Can you edit the text of the rows below so that every "документальне" becomes "неігрове" and nothing else changes? Give the edited text without the pictures.

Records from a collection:
....

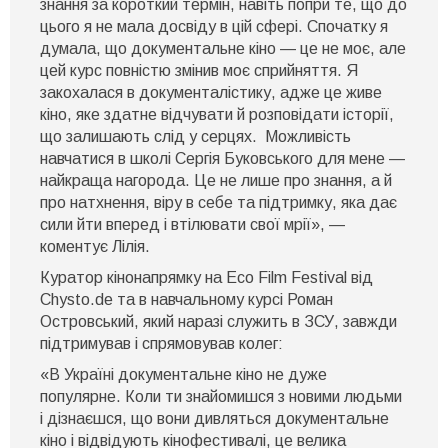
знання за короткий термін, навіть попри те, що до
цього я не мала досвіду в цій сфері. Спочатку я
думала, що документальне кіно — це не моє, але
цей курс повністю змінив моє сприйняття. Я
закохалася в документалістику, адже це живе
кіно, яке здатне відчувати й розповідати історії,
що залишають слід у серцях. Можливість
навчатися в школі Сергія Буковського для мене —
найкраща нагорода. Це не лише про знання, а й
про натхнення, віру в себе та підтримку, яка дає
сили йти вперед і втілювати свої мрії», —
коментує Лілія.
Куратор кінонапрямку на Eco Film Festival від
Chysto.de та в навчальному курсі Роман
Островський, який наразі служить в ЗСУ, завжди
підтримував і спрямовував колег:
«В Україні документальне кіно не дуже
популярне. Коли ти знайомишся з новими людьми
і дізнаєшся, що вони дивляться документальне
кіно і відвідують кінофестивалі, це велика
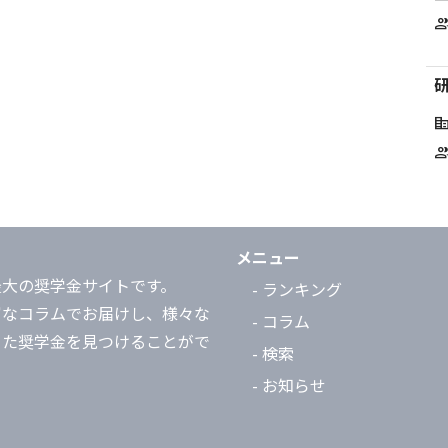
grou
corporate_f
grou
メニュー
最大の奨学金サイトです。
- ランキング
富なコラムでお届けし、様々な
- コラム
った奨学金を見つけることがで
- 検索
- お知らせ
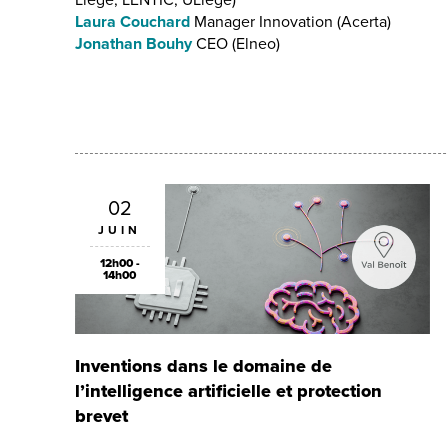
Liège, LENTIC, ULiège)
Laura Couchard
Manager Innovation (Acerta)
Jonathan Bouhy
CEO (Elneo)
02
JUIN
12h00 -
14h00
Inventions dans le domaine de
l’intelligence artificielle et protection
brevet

....

Answer for the task –
знання за короткий термін, навіть попри те, що до
цього я не мала досвіду в цій сфері. Спочатку я
думала, що неігрове кіно — це не моє, але
цей курс повністю змінив моє сприйняття. Я
закохалася в документалістику, адже це живе
кіно, яке здатне відчувати й розповідати історії,
що залишають слід у серцях. Можливість
навчатися в школі Сергія Буковського для мене —
найкраща нагорода. Це не лише про знання, а й
про натхнення, віру в себе та підтримку, яка дає
сили йти вперед і втілювати свої мрії», —
коментує Лілія.
Куратор кінонапрямку на Eco Film Festival від
Chysto.de та в навчальному курсі Роман
Островський, який наразі служить в ЗСУ, завжди
підтримував і спрямовував колег:
«В Україні неігрове кіно не дуже
популярне. Коли ти знайомишся з новими людьми
і дізнаєшся, що вони дивляться неігрове
кіно і відвідують кінофестивалі, це велика
grou
corporate_f
grou
メニュー
最大の奨学金サイトです。
- ランキング
富なコラムでお届けし、様々な
- コラム
った奨学金を見つけることがで
- 検索
- お知らせ
Liège, LENTIC, ULiège)
Laura Couchard
Manager Innovation (Acerta)
Jonathan Bouhy
CEO (Elneo)
02
JUIN
12h00 -
14h00
Inventions dans le domaine de
l’intelligence artificielle et protection
brevet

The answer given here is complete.